August 23, 2024
Complaint shows program unlawful
WASHINGTON—Today, Texas, Kansas and 14 other states went to court to stop the Biden Administration from further abusing the parole power, this time by granting “parole in place” to illegal aliens who have lived in this country for years with their U.S. citizen spouses, and refuse to leave the country to apply for legal status, as required by law.

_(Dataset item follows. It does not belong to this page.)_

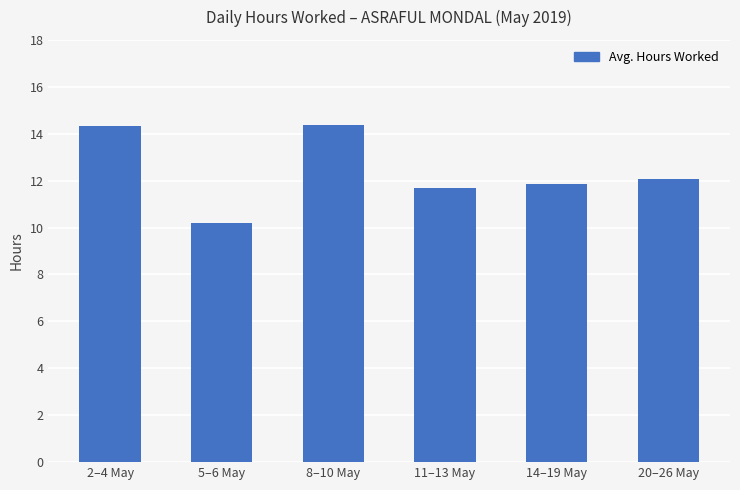

What position from the left is 11–13 May?

4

The Immigration Reform Law Institute (IRLI) is outside counsel in this case, providing assistance to the Kansas Attorney General’s office.
In their Complaint, the states raise ten claims, including the claims that paroling people who have lived here for years is not paroling them “into” the country, as the parole statute requires; that this programmatic parole program violates the requirement that parole only be given on a “case-by-case” basis; that the parole granted is open-ended, not temporary as envisaged by the statute; and that the program violates the Paperwork Reduction Act.
“Biden’s ballooning of parole into an alternative immigration program, apart from being transparent political pandering, is flatly against the law,” said Dale L. Wilcox, executive director and general counsel of IRLI. “Congress tightened parole in 1996 to stop just this sort of abuse, but as usual the Biden Administration ignores laws it disagrees with. We hope the court sees how starkly unlawful Biden’s new rule is, and strikes it down.”
The case is Texas v. DHS, No. 6:24-cv-00306 (E.D. Tex.).